The mountain is light weight and been moved to 5 different houses.  It has held up well.

Charlie

 

I used the "Glue Hardshell" technique pioneered by Howard Zane.  It involves card strips attached to the layout w/ hot glue, and red (or other) cheap, absorbent paper.  The red paper such as movers use to protect carpet is supposed to be the best- but I used brown paper.  A single roll, and I still have a fair amount left.

After making the framework using cardboard strips, and being sure to connect the strips to one another in the process, you cut reasonable lengths of paper - maybe 2 ft. X 4 ft., wad it then re-open it.  The more you stretch it back open the smoother the terrain will be.  In sections where you want a "meadow"- don't wad it at all.  

Then, using carpenters glue,  bought by the gallon (I used Elmers ) and per Howard at full strength, you use an old knarly paintbrush to coat the paper with the glue.  By the time you coat the mountain  fully, you should be ready for a second coat.  Allow the shell to dry overnight, then paint using earth brown, or other dark color cheap latex paint.

Great topic!  Probably a Really Dumb Question (because I've never built a layout with variable terrain.)  When you build tunnels and mountains using these techniques, what do you place over or on the track to ensure that there's a hollow passage with a cross-section large enough for the train to pass through when it's all finished?
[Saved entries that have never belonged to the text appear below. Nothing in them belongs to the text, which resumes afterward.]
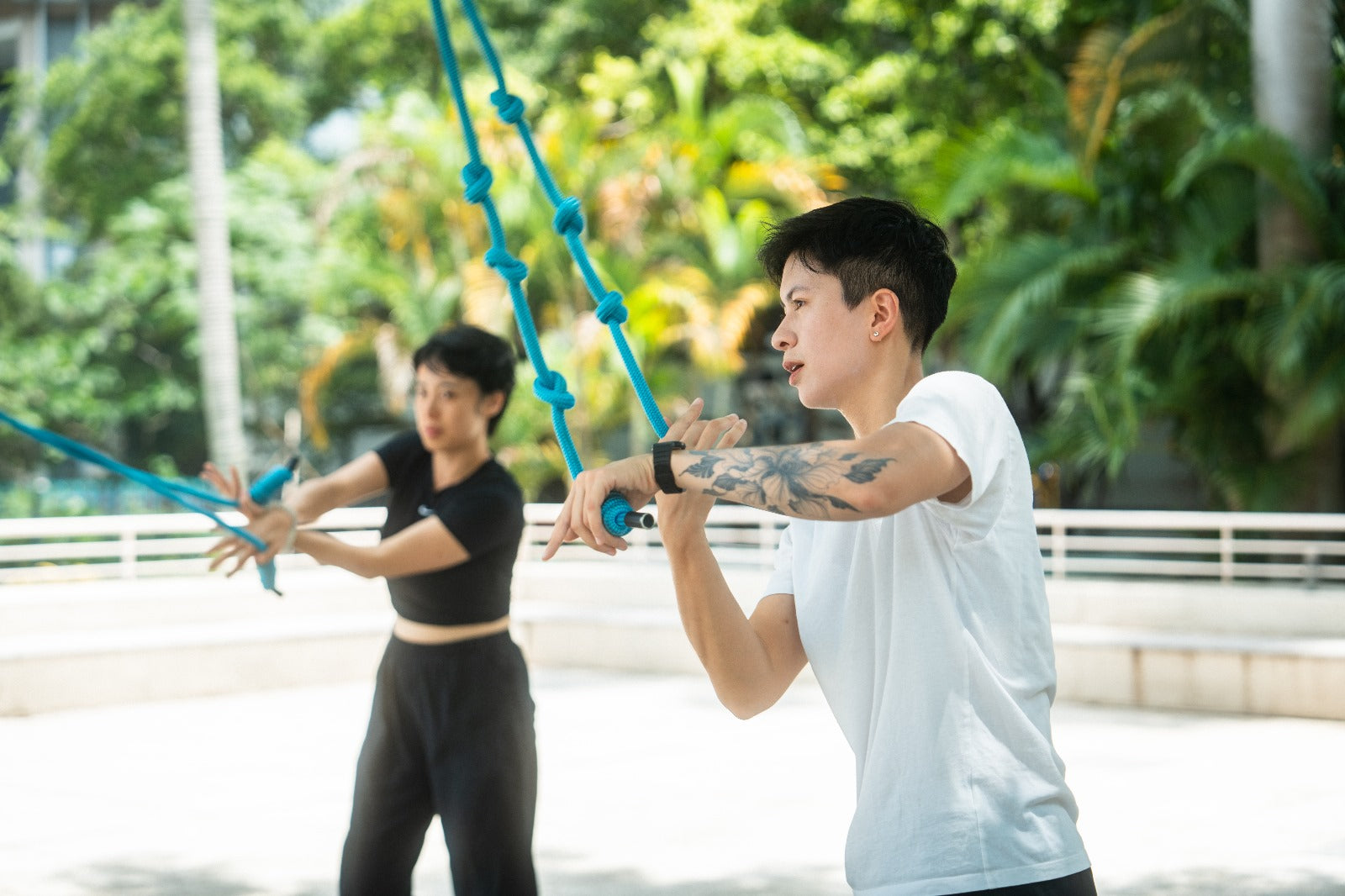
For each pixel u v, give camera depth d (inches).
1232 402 434.6
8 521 337.4
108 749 277.9
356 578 385.7
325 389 821.9
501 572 121.7
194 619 359.6
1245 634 327.0
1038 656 69.3
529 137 80.1
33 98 895.1
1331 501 420.8
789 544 78.6
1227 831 209.9
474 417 124.0
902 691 67.6
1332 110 440.1
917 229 72.2
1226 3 417.7
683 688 340.8
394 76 839.7
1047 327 450.6
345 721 306.3
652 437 559.5
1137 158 457.4
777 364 712.4
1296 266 399.9
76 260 902.4
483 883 117.0
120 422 916.0
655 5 685.9
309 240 783.7
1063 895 66.0
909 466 60.4
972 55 562.3
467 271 544.1
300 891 188.2
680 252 550.9
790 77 588.1
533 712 124.4
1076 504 607.5
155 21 844.6
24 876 194.5
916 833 66.1
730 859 198.8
To give an example: back in the old days, you were supposed to drape screen wire over wooden frames, and then spread plaster over the screen wire.  The wooden forms ensured sufficient clearance for the train.  Once the plaster dried you could enlarge the outside of the mountain to any desired shape.

Today I understand that using screen wire is a big no-no because of "ground planes," command control signal doesn't penetrate it, etc.

I probably need to buy some scenery how-to DVD's, if anyone has recommendations.  I have zero experience with this, and I'm just really struggling to visualize the sequence of events.

I simply made foamboard rectangular "boxes" around the tunnel entry itself, and then used crinkled up aluminum foil, painted flat black, to create the appearance of a "blasted" tunnel wall and ceiling.  The foamboard boxes are accessible through the back of the layout, with little handles on them- so I can remove them for maintenance.

I left the middle section of the tunnels open and accessible from the back of the layout.